RFR(s): 8204166: TLH: Semaphore may not be destroy until signal have returned.

Mon Jun 18 13:07:28 UTC 2018

Hi all,

After some internal discussions I changed the patch to:
http://rehn-ws.se.oracle.com/cr_mirror/8204166/v2/

Which handles thread off javathreads list better.

Passes handshake testing and ZGC testing seems okay.

Thanks, Robbin

On 06/14/2018 12:11 PM, Robbin Ehn wrote:
> Hi all, please review.
> 
> Bug: https://bugs.openjdk.java.net/browse/JDK-8204166
> Webrev: http://cr.openjdk.java.net/~rehn/8204166/v1/webrev/
> 
> The root cause of this failure is a bug in the posix semaphores: 
> https://sourceware.org/bugzilla/show_bug.cgi?id=12674
> 
> Thread a:
> sem_post(my_sem);
> 
> Thread b:
> sem_wait(my_sem);
> sem_destroy(my_sem);
> 
> Thread b is waiting on my_sem (count 0), Thread a posts (count 0->1).
> If Thread b start executing directly after the increment in post but before
> Thread a leaves the call to post and manage to destroy the semaphore. Thread a
> _can_ get EINVAL from sem_post! This is fixed in newer glibc(2.21).
> 
> Note that mutexes have had same issue on some platforms:
> https://sourceware.org/bugzilla/show_bug.cgi?id=13690
> Fixed in 2.23.

DATA UNDER STUDY.
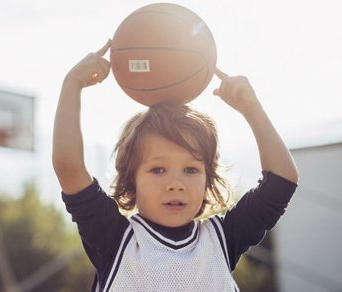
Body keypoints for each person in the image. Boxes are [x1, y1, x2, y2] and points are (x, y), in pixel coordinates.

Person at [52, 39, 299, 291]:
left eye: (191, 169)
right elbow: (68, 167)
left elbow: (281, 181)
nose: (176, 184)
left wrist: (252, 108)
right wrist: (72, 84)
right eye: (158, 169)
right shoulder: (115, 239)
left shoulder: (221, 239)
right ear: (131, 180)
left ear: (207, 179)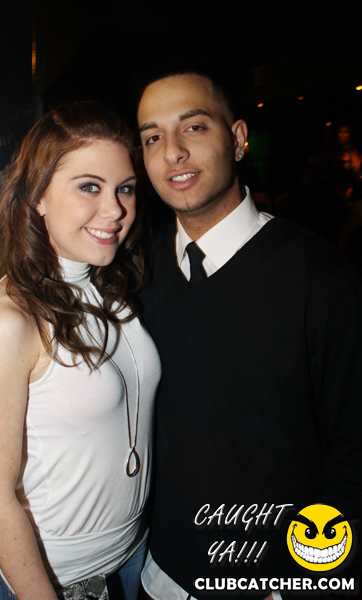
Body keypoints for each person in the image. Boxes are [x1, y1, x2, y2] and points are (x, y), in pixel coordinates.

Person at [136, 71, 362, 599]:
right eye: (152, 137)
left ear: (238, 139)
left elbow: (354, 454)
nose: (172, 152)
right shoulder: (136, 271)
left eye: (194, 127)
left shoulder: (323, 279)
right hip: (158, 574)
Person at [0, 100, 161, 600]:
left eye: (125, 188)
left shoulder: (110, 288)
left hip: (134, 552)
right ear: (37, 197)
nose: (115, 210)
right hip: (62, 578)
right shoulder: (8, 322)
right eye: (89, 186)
--
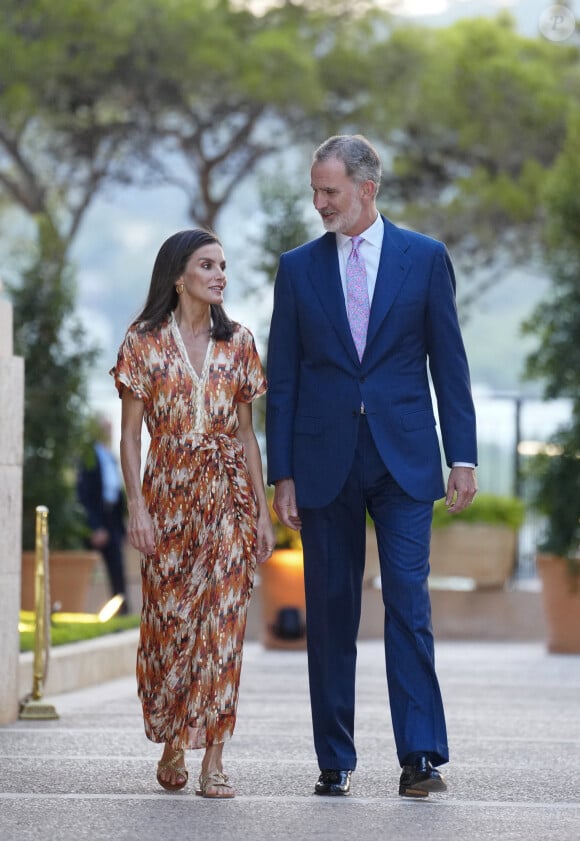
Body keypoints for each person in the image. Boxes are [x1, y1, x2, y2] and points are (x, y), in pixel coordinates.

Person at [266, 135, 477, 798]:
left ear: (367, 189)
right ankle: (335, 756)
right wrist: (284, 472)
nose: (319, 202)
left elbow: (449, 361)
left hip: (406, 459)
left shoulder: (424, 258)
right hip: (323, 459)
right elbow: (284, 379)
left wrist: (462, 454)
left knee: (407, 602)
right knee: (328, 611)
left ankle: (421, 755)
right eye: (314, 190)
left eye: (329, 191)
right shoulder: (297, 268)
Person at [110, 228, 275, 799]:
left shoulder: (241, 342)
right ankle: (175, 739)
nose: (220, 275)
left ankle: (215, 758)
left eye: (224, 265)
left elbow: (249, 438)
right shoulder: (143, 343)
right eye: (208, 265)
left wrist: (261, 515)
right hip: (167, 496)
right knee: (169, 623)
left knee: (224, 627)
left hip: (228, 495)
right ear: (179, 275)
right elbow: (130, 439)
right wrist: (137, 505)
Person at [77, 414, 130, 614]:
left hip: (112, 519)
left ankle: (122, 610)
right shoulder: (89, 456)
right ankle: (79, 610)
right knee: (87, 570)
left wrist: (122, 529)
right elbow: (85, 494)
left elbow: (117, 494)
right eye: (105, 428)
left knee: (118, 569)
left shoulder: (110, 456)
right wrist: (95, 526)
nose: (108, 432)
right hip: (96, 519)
---
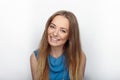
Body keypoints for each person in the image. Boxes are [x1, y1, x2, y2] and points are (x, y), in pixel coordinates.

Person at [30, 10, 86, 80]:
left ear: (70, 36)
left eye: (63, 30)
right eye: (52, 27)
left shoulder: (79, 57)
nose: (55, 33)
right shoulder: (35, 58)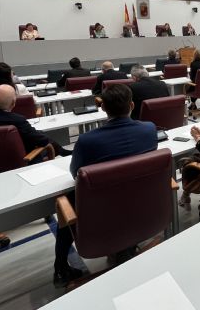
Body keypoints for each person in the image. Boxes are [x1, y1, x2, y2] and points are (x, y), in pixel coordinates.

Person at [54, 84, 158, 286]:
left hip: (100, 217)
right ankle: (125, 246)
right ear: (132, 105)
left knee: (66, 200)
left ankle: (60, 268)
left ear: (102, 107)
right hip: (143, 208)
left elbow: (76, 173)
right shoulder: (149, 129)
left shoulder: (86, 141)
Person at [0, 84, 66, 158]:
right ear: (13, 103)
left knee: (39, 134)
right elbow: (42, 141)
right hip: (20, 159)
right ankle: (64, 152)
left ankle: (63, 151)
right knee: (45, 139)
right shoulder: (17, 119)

ACTIVITY LIST.
(1) From the semaphore review thread, repeat the passage that begins at the words "After some internal" and stops after "all, please review.".
(2) Translate this sentence from the semaphore review thread into Spanish: "This is fixed in newer glibc(2.21)."

EXPECTED RESPONSES.
(1)
After some internal discussions I changed the patch to:
http://rehn-ws.se.oracle.com/cr_mirror/8204166/v2/

Which handles thread off javathreads list better.

Passes handshake testing and ZGC testing seems okay.

Thanks, Robbin

On 06/14/2018 12:11 PM, Robbin Ehn wrote:
> Hi all, please review.

(2) Esto está corregido en versiones más recientes de glibc (2.21).